UK constitutional law case

Anisminic Ltd v Foreign Compensation Commission [1969] 2 AC 147 is a UK constitutional law case from the House of Lords in English administrative law. It established the "collateral fact doctrine", which states that any error of law made by a public body will make its decision a nullity and that a statutory exclusion clause (known as an ouster clause) does not deprive the courts of their jurisdiction in judicial review unless it expressly states this intention.

The case is seen as emblematic for and has fostered a wide case law on the possibility of a government ultimately, in any case, to foreclose the ability judicial review, and is mirrored in numerous cases in common law countries.

==Facts==
As a result of the Suez Crisis some mining properties of the appellant Anisminic (renamed from Sinai Mining Co.) located in the Sinai peninsula were seized by the Egyptian government before November 1956. Anisminic then sold the mining properties to The Economic Development Organisation (TEDO), owned by the Egyptian government, in 1957.

In 1959 and 1962, Orders in Council were made under the Foreign Compensation Act 1950 (14 Geo. 6. c. 12) to distribute compensation paid by the Egyptian government to the UK government with respect to British properties it had nationalised. Anisminic claimed that they were eligible for compensation under the Orders, and the claim was determined by a tribunal (the respondents in this case) set up under the Foreign Compensation Act.

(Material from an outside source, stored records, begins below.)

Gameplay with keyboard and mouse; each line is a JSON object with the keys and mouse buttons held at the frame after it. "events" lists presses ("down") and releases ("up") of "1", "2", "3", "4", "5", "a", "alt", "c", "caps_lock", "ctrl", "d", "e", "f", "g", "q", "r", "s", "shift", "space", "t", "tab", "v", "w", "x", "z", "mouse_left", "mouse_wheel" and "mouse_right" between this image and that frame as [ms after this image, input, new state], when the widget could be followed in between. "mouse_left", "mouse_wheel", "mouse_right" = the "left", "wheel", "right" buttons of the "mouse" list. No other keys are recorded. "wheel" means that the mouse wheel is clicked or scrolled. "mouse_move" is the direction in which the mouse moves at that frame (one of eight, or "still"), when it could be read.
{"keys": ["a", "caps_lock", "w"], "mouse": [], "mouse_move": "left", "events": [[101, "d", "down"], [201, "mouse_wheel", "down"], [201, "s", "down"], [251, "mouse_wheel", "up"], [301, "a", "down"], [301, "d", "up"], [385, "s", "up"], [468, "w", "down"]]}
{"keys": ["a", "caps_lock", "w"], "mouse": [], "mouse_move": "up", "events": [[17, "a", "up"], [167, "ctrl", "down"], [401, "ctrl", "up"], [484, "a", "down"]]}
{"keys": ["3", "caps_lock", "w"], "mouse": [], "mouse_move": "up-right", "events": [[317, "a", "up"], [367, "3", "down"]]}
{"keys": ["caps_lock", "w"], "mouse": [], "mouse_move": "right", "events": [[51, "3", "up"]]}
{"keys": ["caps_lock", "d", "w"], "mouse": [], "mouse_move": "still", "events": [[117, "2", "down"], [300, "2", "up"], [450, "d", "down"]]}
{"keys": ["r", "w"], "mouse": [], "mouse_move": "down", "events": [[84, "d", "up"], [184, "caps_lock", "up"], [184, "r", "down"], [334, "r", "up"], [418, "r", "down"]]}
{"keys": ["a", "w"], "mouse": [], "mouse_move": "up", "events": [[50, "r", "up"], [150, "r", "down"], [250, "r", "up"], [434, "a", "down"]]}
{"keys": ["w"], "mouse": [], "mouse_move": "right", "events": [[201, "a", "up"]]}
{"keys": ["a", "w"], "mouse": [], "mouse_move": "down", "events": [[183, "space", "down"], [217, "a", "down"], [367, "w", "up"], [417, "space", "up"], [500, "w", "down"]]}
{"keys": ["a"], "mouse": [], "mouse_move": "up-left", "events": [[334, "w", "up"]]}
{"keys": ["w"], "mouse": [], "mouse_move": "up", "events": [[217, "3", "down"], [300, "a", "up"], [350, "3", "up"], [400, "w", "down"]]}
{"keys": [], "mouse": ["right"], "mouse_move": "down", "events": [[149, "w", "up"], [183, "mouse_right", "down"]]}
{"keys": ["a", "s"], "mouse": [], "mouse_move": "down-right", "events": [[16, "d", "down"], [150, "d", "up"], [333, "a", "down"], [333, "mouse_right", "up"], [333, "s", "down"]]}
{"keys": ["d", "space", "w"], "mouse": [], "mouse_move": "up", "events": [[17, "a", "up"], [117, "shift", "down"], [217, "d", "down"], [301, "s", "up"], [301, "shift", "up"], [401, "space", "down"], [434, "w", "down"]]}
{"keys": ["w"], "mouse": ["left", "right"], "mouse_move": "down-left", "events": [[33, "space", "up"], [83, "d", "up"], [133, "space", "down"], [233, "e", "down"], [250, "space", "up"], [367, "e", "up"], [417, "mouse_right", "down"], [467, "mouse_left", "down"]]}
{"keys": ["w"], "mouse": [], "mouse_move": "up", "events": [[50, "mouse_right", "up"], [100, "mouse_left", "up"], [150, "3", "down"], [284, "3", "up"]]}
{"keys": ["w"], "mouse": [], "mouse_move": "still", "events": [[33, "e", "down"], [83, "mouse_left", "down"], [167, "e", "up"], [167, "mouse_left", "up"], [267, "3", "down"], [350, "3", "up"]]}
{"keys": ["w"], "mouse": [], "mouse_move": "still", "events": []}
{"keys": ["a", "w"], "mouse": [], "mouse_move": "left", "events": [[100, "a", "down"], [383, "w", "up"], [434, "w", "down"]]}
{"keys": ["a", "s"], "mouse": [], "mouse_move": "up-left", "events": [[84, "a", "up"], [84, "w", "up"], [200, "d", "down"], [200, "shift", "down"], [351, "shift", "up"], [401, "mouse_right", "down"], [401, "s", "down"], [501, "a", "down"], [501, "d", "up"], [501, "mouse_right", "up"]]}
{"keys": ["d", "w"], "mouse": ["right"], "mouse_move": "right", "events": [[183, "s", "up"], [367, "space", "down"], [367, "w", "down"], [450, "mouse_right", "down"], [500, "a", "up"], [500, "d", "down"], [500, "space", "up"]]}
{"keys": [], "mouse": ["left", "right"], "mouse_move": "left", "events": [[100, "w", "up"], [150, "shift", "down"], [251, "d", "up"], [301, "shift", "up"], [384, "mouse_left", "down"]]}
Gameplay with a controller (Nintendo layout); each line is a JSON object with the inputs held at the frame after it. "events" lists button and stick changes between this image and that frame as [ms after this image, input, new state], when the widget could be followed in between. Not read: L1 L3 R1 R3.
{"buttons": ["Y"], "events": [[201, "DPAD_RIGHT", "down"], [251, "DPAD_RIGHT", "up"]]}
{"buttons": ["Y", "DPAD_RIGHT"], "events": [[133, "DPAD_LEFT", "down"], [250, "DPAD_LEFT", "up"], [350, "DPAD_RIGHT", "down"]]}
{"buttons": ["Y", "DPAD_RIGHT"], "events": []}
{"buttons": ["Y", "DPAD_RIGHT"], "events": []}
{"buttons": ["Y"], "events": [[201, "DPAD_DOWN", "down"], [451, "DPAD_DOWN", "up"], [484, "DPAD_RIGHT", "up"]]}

The tribunal decided that Anisminic were not eligible for compensation, because TEDO, their "successors in title", did not have British nationality, as required by the Orders.

Anisminic sought judicial review of the tribunal's decision. Anisminic were successful in the High Court (Browne J), but this decision was reversed by the Court of Appeal; Anisminic then appealed to the House of Lords.

There were two important issues. The first was whether the tribunal had made an error of law when construing the term "successor in title". The second issue, which had important implications for the law on judicial review, was whether a court's jurisdiction to review a tribunal's decision could be excluded by an "ouster clause" in the relevant legislation even if the tribunal had made an error of law. Such a clause was section 4(4) of the Foreign Compensation Act: "The determination by the commission of any application made to them under this Act shall not be called into question in any court of law."

==Judgment==
By a 3–2 majority, the House of Lords decided that section 4(4) of the Foreign Compensation Act did not preclude a court from reviewing the tribunal's decision. It said that a court is always able to inquire whether there has actually been a "decision", meaning a legally valid decision. If there is no legally valid decision (that is, the purported decision is legally a nullity) there is no "decision" to which an ouster clause can apply. The Lords found the purported decision to be invalid (a nullity), because the tribunal had misconstrued the term "successor in title". Since the tribunal's determination that Anisminic did not qualify for compensation was null, Anisminic were entitled to a share of the compensation paid by the Egyptian government.

==Significance==
The decision illustrates the courts' reluctance to give effect to any legislative provision that attempts to exclude their jurisdiction in judicial review. The House of Lords' decision in Anisminic marks the high-water mark of judicial resistance to ouster clauses, establishing a structural presumption that Parliament never intends to insulate a jurisdictional nullity from judicial scrutiny.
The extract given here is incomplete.